In any case, here I am in Canada. And, while the US is embroiled in a major war in Iraq and other parts of the world, there seems to be so little media attention (at last online) being paid to those solidiers who died or are going to die. And, oddly, in Canada, the newspapers all week have pushed story after story about Canadians who died or who fought in wars during the past 100 years. Today’s newspaper here is full of information about how to celebrate Remembrance Day in town and there’s a huge pull-out section about the warzone’s lost and the living. Almost everyone is wearing these cloth red poppies on their coats in honor of this day. I’ve never seen such an outpouring of interest in remembrance of wars past and present.
Time to Pony Up!
As a recent immigrant to Canada, I’m kind of trying to expose myself to a bunch of new noise that is inherently of and from Canada. Not Leonard Cohen but the new stuff.

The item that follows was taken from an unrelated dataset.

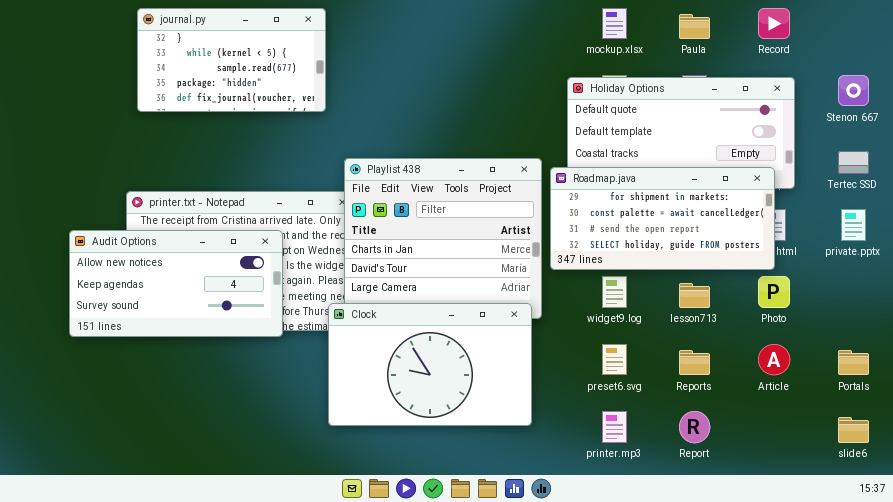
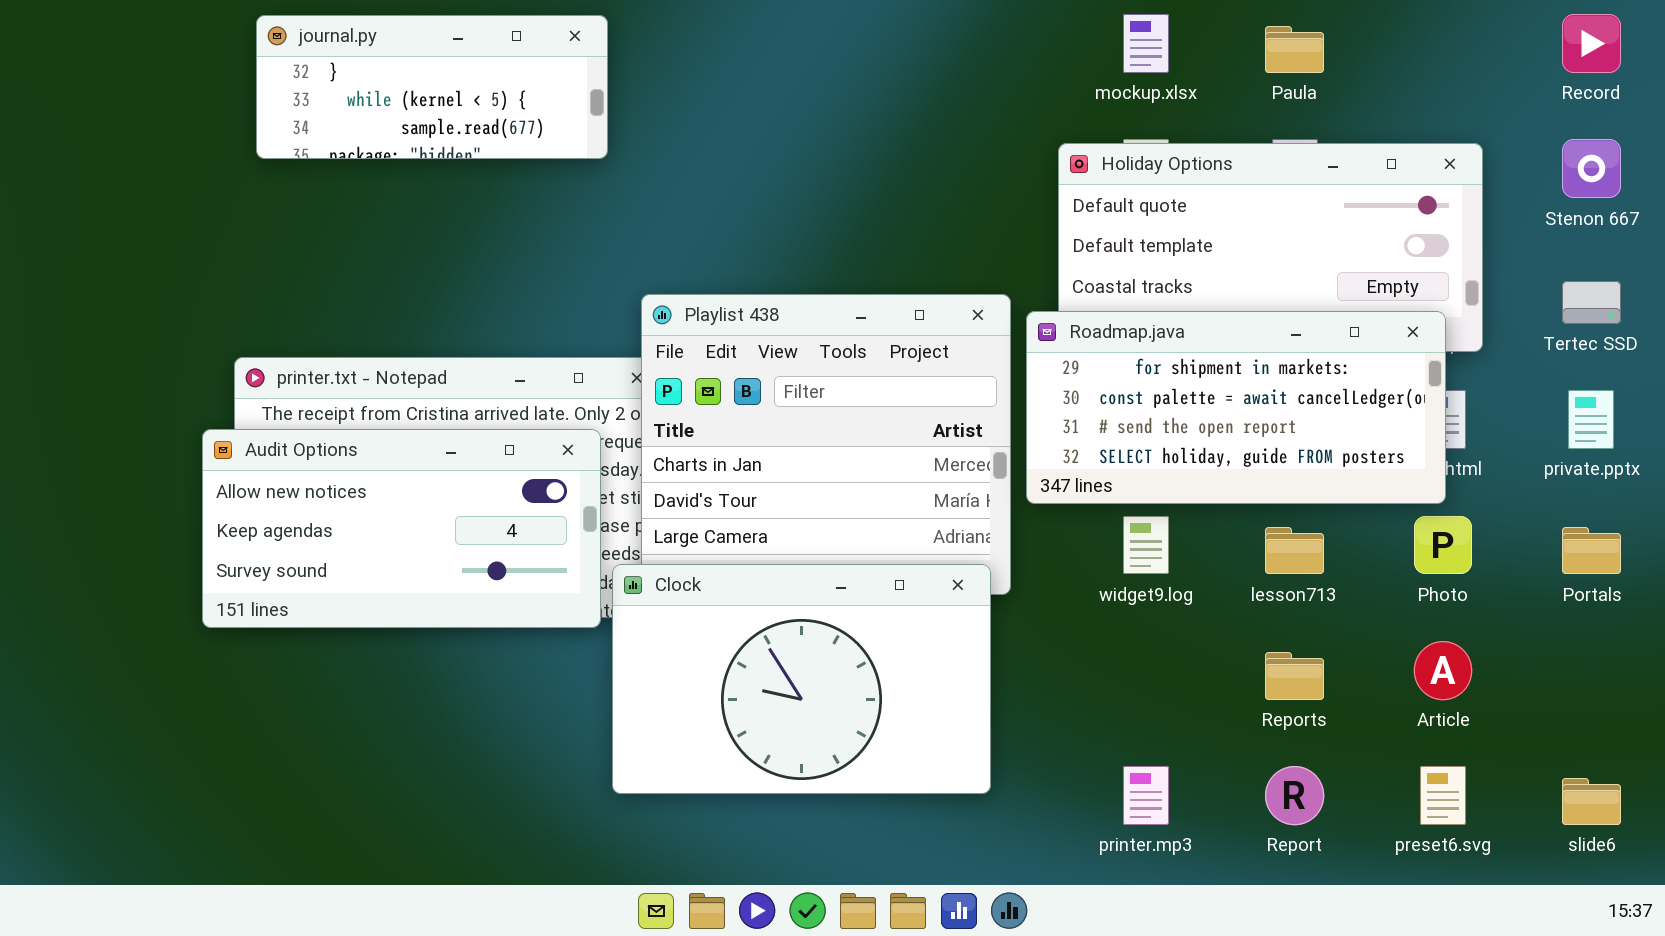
Record: [758,8,790,39] -> [1562,14,1621,73], moved
journal.py: [137,8,326,112] -> [256,15,608,159], resized
Audit Options: [69,230,283,337] -> [202,429,601,628], moved
preset6.svg: [602,344,627,375] -> [1420,766,1466,825], moved
Portals: [838,350,869,375] -> [1562,527,1621,574], moved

So I found this Montreal-based girl band called Pony Up! and they have a few great songs. Very 1980s sounds, of course – a kind of mix of Siouxie and the Banchees, The Pixies, and Throwing Muses, mostly. They have a curvy sound and aren’t afraid of using their sexy voices in the name of sex. Kind of sweet, actually.
In other news, I’m massively (again, kind of) reorganizing and redesigning this website. It’s going to be a few more days but I promise, it will happen. Perhaps I’ll even like writing Deckchairs more. It’s become a bit of a drag for some reason, in part because I’ve been reading so many other, better, more timely or more coherent blogs lately. And perhaps I’m slightly blogged out, though it does appear that I’ve been doing it a lot longer than most. Perhaps the symptom is the cure.
Additionally, I just downloaded the new Safari browser, along with the recent OS X update, and it does indeed support the Web Standards project’s brilliant Acid Test 2. In a nutshell, it means that Safari beat Firefox and Internet Explorer to the punch by supporting many of the most advanced features of Web standards site development.
Meanwhile, Winnipeg is growing on me. It’s not without it small-town associations but I’m also realizing that what it lacks in breadth, it makes up for in depth. On Tuesday, the new Millenium (previously the Centennial) library will open after many millions of dollars of investment. A whole new, huge space and 30% more books (open stack) will be a site to see.
Finally, I organized my office, finally. It’s not quite perfect, the pictures aren’t on the walls yet, and the windows need blinds, but it’s the most organized (and largest) office space I’ve ever had. Jason K. has written one of the most interesting pieces on tidying up that I’ve seen in some time.